Notice that $y=(1+x{)}^{\alpha }$ is the solution to $$\{\begin{array}{l}(1+x)y^{\prime }=\alpha y\\ y(0)=1\end{array}$$ Assuming $S(x)=\sum _{n=0}^{+\mathrm{\infty }}{a}_n{x}^n$ is the solution to the equation above, then $a_0=1$, and $$(1+x)\left(\sum _{n=1}^{+\mathrm{\infty }}n{a}_n{x}^{n-1}\right)=\alpha \sum _{n=0}^{+\mathrm{\infty }}{a}_n{x}^n\Rightarrow (n+1)a_{n+1}+n{a}_n=\alpha a_n$$ Therefore, we get a recursion formula: $a_{n+1}=\frac{\alpha -n}{n+1}{a}_n$, i.e. $$a_n=\frac{\alpha (\alpha -1)\cdots (\alpha -n+1)}{n!},\mathrm{\forall }n\ge 0$$ Terminally, $$(1+x{)}^{\alpha }=\sum _{n=0}^{+\mathrm{\infty }}\frac{\alpha (\alpha -1)\cdots (\alpha -n+1)}{n!}{x}^n$$ Evaluate its radius of convergence.

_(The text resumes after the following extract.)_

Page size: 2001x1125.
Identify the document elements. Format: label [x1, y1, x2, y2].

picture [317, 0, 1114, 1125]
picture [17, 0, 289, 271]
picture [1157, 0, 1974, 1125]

According to D’Alembert’s test, $$\underset{n\to +\mathrm{\infty }}{lim}\left|\frac{a_{n+1}}{a_n}\right|=\underset{n\to +\mathrm{\infty }}{lim}\frac{|\alpha -n||x|}{n+1}=|x|$$ Hence, when $|x|<1$, series is convergent; when $|x|>1$, series is divergent.

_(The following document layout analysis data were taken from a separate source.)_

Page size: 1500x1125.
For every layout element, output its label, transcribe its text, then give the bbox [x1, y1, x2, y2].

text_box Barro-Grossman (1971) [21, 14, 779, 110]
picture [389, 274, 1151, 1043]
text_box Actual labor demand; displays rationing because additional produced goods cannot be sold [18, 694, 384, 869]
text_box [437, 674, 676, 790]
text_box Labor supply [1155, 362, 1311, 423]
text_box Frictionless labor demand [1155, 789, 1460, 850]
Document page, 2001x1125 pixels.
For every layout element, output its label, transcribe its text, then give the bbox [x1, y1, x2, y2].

When $x=1$, $S(1)=\sum _{n=0}^{+\mathrm{\infty }}{a}_n=\sum _{n=0}^{+\mathrm{\infty }}\frac{\alpha (\alpha -1)\cdots (\alpha -n+1)}{n!}$. According to Raabe’s test, $$n(\frac{|a_n|}{|a_{n+1}|}-1)=n(\frac{n+1}{n-\alpha }-1)\stackrel{n\to +\mathrm{\infty }}{\to }\alpha +1$$ So when $\alpha >0$, $S(\pm 1)$ is absolutely convergent; when $\alpha <0$, $S(\pm 1)$ is not absolutely convergent.

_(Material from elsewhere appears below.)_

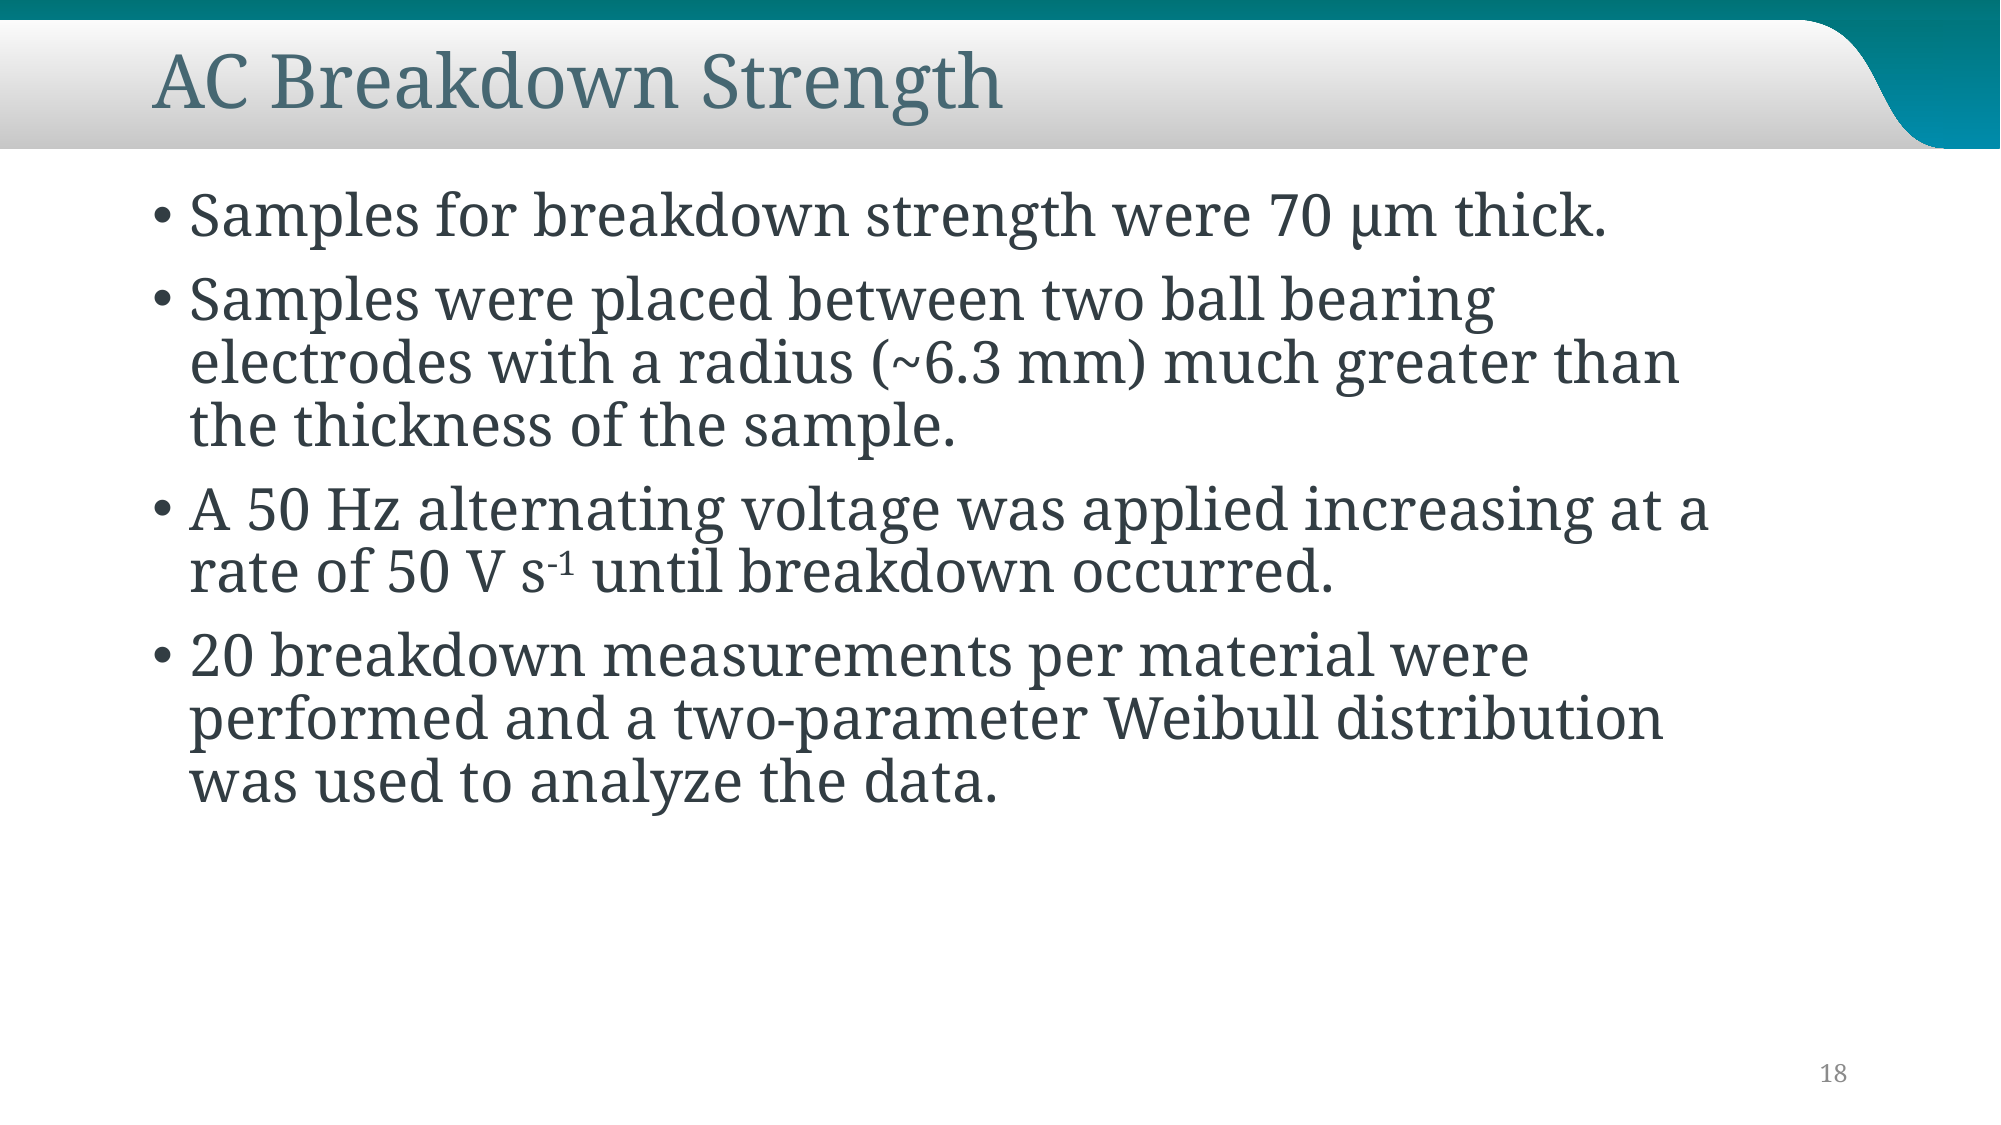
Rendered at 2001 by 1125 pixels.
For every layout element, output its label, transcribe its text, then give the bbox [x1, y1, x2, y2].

When $\alpha <0$, $$a_n=(-1{)}^n\frac{(-\alpha )(-\alpha +1)\cdots (n-\alpha -1)}{n!}>0$$ So $S(-1)$ is divergent. ... Then it’s left as exercise. :)

Terminal results. Assuming $D$ is the domain of convergence, then $$D=\{\begin{array}{ll}(-1,1)& \alpha \le -1\\ (-1,1]& \alpha \in (-1,0)\\ [-1,1]& \alpha >0\end{array}$$ meaning $\mathrm{\forall }x\in (-1,1)$, we have the general binomial theorem $$(1+x{)}^{\alpha }=\sum _{n=0}^{+\mathrm{\infty }}\frac{\alpha (\alpha -1)\cdots (\alpha -n+1)}{n!}{x}^n$$

Example 5.4.4

1.

Take $\alpha =-1$, we have $$\frac{1}{1+x}=1-x+x^2-x^3+\cdots ,x\in (-1,1)$$ Integrate it term by term, we have $$\ln (1+x)=x-\frac{x^2}{2}+\frac{x^3}{3}+\cdots +\frac{(-1{)}^{n-1}{x}^n}{n}+\cdots ,x\in (-1,1)$$ Particularly, the series is also convergent when $x=1$, so $$\ln 2=1-\frac{1}{2}+\frac{1}{3}-\frac{1}{4}+\cdots$$ In numerical mathematics, we often use $$\ln \frac{1+x}{1-x}=\ln (1+x)-\ln (1-x)=2x+\frac{2}{3}{x}^3+\frac{2}{5}{x}^5+\cdots$$ which is much faster.

2.

When $x\in (-1,1)$, $$\frac{1}{1+x^2}=1-x^2+x^4-x^6+\cdots$$ $$\arctan x=x-\frac{x^3}{3}+\frac{x^5}{5}-\frac{x^7}{7}+\cdots ,x\in (-1,1)$$ Particularly, the series is also convergent when $x=\pm 1$, so $$\frac{\pi }{4}=1-\frac{1}{3}+\frac{1}{5}-\frac{1}{7}+\cdots$$

3.

When $x\in (-1,1)$, $$(\arcsin x{)}^{\prime }=(1-x^2{)}^{-\frac{1}{2}}=1+\frac{(-\frac{1}{2})}{1!}(-x^2)+\frac{(-\frac{1}{2})(-\frac{1}{2}-1)}{2!}(-x^2{)}^2+\cdots$$ Then $$\arcsin x=x+\frac{1}{6}{x}^3+\frac{3}{40}{x}^5+\cdots ,x\in (-1,1)$$

Example 5.4.5 Not all functions of $C^{\mathrm{\infty }}$ could be expressed as a convergent power series. Example, $$f(x)=\{\begin{array}{ll}{\text{e}}^{-\frac{1}{x^2}}& x\ne 0\\ 0& x=0\end{array}$$ then we have $f^{(n)}(0)=0,\mathrm{\forall }n$, so the power series is constantly $0$, wrong!